Task directions >> All entries below must be given again exactly as they stand.

Supplied material >>
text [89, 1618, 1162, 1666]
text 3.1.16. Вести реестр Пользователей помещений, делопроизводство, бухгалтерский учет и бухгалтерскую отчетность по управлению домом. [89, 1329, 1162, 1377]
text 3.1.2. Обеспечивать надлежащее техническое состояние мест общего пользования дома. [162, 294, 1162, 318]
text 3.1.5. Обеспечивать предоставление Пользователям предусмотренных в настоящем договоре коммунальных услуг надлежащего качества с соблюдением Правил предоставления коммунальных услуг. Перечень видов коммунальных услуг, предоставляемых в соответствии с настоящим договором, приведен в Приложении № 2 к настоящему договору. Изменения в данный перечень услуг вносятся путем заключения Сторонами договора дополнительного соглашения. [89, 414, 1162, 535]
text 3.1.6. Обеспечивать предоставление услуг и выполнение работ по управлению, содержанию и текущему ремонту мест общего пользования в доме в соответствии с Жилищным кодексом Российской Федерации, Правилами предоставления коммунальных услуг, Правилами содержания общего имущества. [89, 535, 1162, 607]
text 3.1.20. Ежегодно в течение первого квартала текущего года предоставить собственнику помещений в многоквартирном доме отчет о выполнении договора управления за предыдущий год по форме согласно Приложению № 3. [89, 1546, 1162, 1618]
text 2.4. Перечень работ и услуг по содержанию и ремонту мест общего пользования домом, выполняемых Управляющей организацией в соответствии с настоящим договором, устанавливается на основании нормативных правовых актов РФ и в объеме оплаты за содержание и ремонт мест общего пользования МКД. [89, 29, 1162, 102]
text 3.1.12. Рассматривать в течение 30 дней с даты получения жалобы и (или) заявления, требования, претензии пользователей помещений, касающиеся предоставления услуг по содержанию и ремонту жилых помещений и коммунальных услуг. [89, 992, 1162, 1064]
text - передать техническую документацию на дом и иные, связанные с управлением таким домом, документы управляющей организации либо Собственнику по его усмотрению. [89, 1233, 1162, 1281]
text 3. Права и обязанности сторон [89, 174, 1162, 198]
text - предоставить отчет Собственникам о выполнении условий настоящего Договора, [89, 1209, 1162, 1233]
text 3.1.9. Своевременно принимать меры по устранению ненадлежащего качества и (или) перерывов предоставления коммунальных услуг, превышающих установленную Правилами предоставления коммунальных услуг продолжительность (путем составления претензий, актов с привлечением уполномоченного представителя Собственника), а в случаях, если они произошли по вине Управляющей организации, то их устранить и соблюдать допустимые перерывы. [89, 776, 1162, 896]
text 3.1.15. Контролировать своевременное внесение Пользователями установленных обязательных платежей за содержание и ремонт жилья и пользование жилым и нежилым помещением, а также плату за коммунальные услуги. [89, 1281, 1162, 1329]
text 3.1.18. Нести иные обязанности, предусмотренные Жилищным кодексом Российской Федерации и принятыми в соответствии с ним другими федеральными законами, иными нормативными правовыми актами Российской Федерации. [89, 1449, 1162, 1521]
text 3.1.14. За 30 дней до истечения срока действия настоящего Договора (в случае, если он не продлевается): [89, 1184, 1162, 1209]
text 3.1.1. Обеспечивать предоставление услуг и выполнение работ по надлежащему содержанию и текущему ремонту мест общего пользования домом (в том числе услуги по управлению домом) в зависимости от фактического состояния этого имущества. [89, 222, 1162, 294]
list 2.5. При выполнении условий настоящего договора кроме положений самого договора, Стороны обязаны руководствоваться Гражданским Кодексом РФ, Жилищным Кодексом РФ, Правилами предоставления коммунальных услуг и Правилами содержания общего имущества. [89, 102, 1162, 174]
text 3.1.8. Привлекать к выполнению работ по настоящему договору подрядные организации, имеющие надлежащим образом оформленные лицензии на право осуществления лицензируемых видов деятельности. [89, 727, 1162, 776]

Result of the task >>
text [89, 1618, 1162, 1666]
text 3.1.16. Вести реестр Пользователей помещений, делопроизводство, бухгалтерский учет и бухгалтерскую отчетность по управлению домом. [89, 1329, 1162, 1377]
text 3.1.2. Обеспечивать надлежащее техническое состояние мест общего пользования дома. [162, 294, 1162, 318]
text 3.1.5. Обеспечивать предоставление Пользователям предусмотренных в настоящем договоре коммунальных услуг надлежащего качества с соблюдением Правил предоставления коммунальных услуг. Перечень видов коммунальных услуг, предоставляемых в соответствии с настоящим договором, приведен в Приложении № 2 к настоящему договору. Изменения в данный перечень услуг вносятся путем заключения Сторонами договора дополнительного соглашения. [89, 414, 1162, 535]
text 3.1.6. Обеспечивать предоставление услуг и выполнение работ по управлению, содержанию и текущему ремонту мест общего пользования в доме в соответствии с Жилищным кодексом Российской Федерации, Правилами предоставления коммунальных услуг, Правилами содержания общего имущества. [89, 535, 1162, 607]
text 3.1.20. Ежегодно в течение первого квартала текущего года предоставить собственнику помещений в многоквартирном доме отчет о выполнении договора управления за предыдущий год по форме согласно Приложению № 3. [89, 1546, 1162, 1618]
text 2.4. Перечень работ и услуг по содержанию и ремонту мест общего пользования домом, выполняемых Управляющей организацией в соответствии с настоящим договором, устанавливается на основании нормативных правовых актов РФ и в объеме оплаты за содержание и ремонт мест общего пользования МКД. [89, 29, 1162, 102]
text 3.1.12. Рассматривать в течение 30 дней с даты получения жалобы и (или) заявления, требования, претензии пользователей помещений, касающиеся предоставления услуг по содержанию и ремонту жилых помещений и коммунальных услуг. [89, 992, 1162, 1064]
text - передать техническую документацию на дом и иные, связанные с управлением таким домом, документы управляющей организации либо Собственнику по его усмотрению. [89, 1233, 1162, 1281]
text 3. Права и обязанности сторон [89, 174, 1162, 198]
text - предоставить отчет Собственникам о выполнении условий настоящего Договора, [89, 1209, 1162, 1233]
text 3.1.9. Своевременно принимать меры по устранению ненадлежащего качества и (или) перерывов предоставления коммунальных услуг, превышающих установленную Правилами предоставления коммунальных услуг продолжительность (путем составления претензий, актов с привлечением уполномоченного представителя Собственника), а в случаях, если они произошли по вине Управляющей организации, то их устранить и соблюдать допустимые перерывы. [89, 776, 1162, 896]
text 3.1.15. Контролировать своевременное внесение Пользователями установленных обязательных платежей за содержание и ремонт жилья и пользование жилым и нежилым помещением, а также плату за коммунальные услуги. [89, 1281, 1162, 1329]
text 3.1.18. Нести иные обязанности, предусмотренные Жилищным кодексом Российской Федерации и принятыми в соответствии с ним другими федеральными законами, иными нормативными правовыми актами Российской Федерации. [89, 1449, 1162, 1521]
text 3.1.14. За 30 дней до истечения срока действия настоящего Договора (в случае, если он не продлевается): [89, 1184, 1162, 1209]
text 3.1.1. Обеспечивать предоставление услуг и выполнение работ по надлежащему содержанию и текущему ремонту мест общего пользования домом (в том числе услуги по управлению домом) в зависимости от фактического состояния этого имущества. [89, 222, 1162, 294]
list 2.5. При выполнении условий настоящего договора кроме положений самого договора, Стороны обязаны руководствоваться Гражданским Кодексом РФ, Жилищным Кодексом РФ, Правилами предоставления коммунальных услуг и Правилами содержания общего имущества. [89, 102, 1162, 174]
text 3.1.8. Привлекать к выполнению работ по настоящему договору подрядные организации, имеющие надлежащим образом оформленные лицензии на право осуществления лицензируемых видов деятельности. [89, 727, 1162, 776]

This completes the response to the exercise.